#### Texto selecionado:
Um exemplo de libertismo seria o de um homem que, sem temer e sem levar em conta as consequências, se atirasse de repente do alto de uma falésia para a morte ou, por impulso, se despisse integralmente numa praça cheia de gente gritando «Sou livre». Mas estas atitudes, ao contrário do que supõem os professores de filosofia, não assentam no livre-arbítrio que é uma deliberação racional e só existe no determinismo moderado ou no indeterminismo moderado, mas assentam sim na escolha aleatória, instintiva, irracional. 

 

O livre-arbítrio implica o exame racional, cuidadoso das circunstâncias do determinisno físico e social e não a liberdade de uma atitude louca, imprevista, como a do suicida que se enforca. Por isso está errado Simon Blackburn quando escreveu: 

 

II) «Determinismo moderado ou compatibilismo. As reações deste último tipo afirmam que tudo o que podemos desejar de uma noção de liberdade é completamente compatível com o determinismo (---)

#### Dados disponíveis:
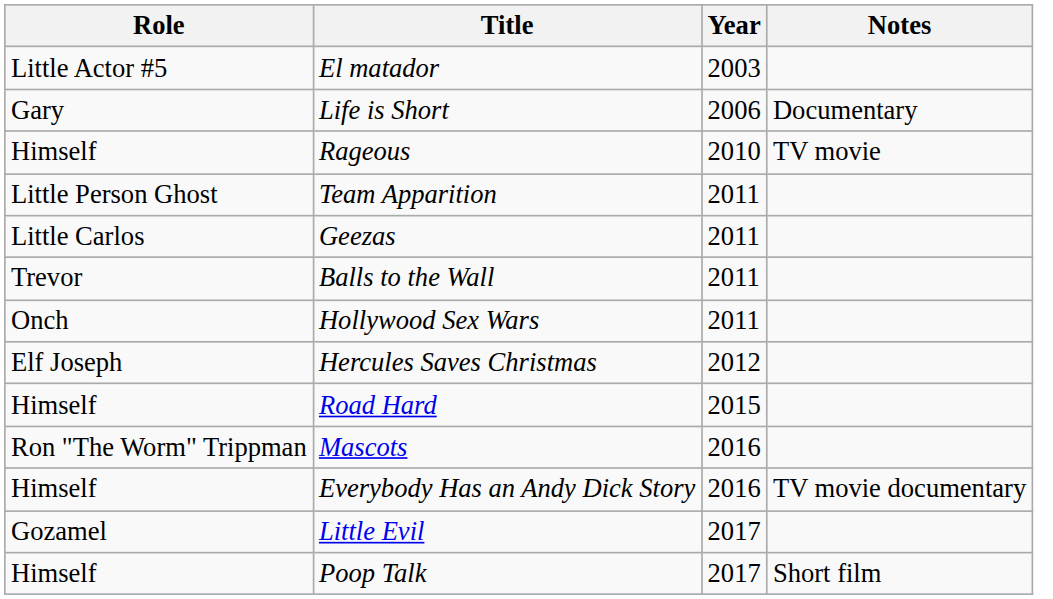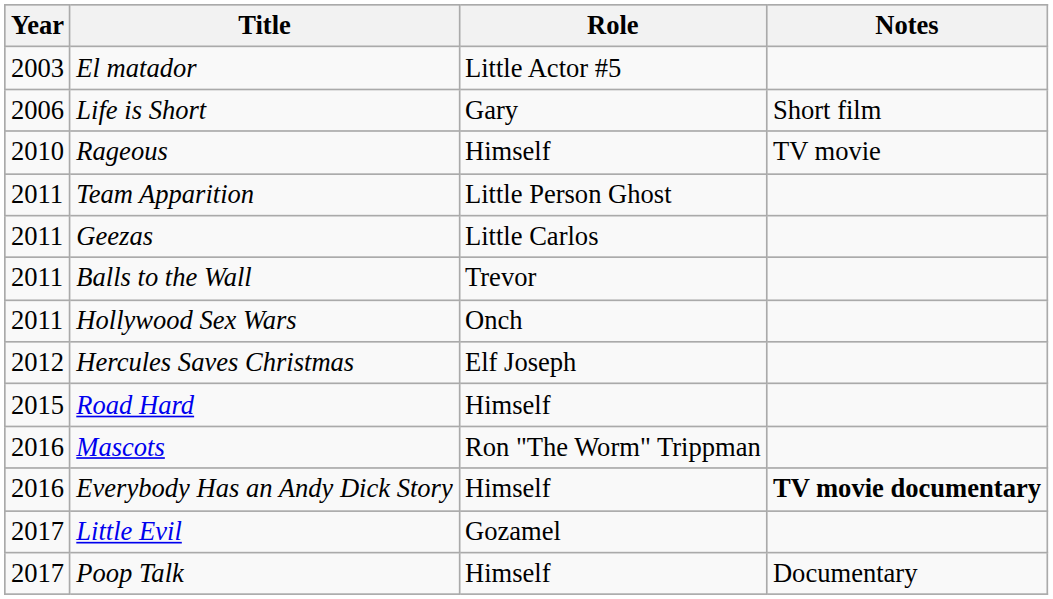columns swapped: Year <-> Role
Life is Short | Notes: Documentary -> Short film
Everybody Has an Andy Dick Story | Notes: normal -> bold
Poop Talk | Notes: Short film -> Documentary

#### Enunciado:
Copie na íntegra o texto sobre o livre-arbítrio, sem qualquer alteração.

#### Resposta escrita:
Um exemplo de libertismo seria o de um homem que, sem temer e sem levar em conta as consequências, se atirasse de repente do alto de uma falésia para a morte ou, por impulso, se despisse integralmente numa praça cheia de gente gritando «Sou livre». Mas estas atitudes, ao contrário do que supõem os professores de filosofia, não assentam no livre-arbítrio que é uma deliberação racional e só existe no determinismo moderado ou no indeterminismo moderado, mas assentam sim na escolha aleatória, instintiva, irracional. 

 

O livre-arbítrio implica o exame racional, cuidadoso das circunstâncias do determinisno físico e social e não a liberdade de uma atitude louca, imprevista, como a do suicida que se enforca. Por isso está errado Simon Blackburn quando escreveu: 

 

II) «Determinismo moderado ou compatibilismo. As reações deste último tipo afirmam que tudo o que podemos desejar de uma noção de liberdade é completamente compatível com o determinismo (---)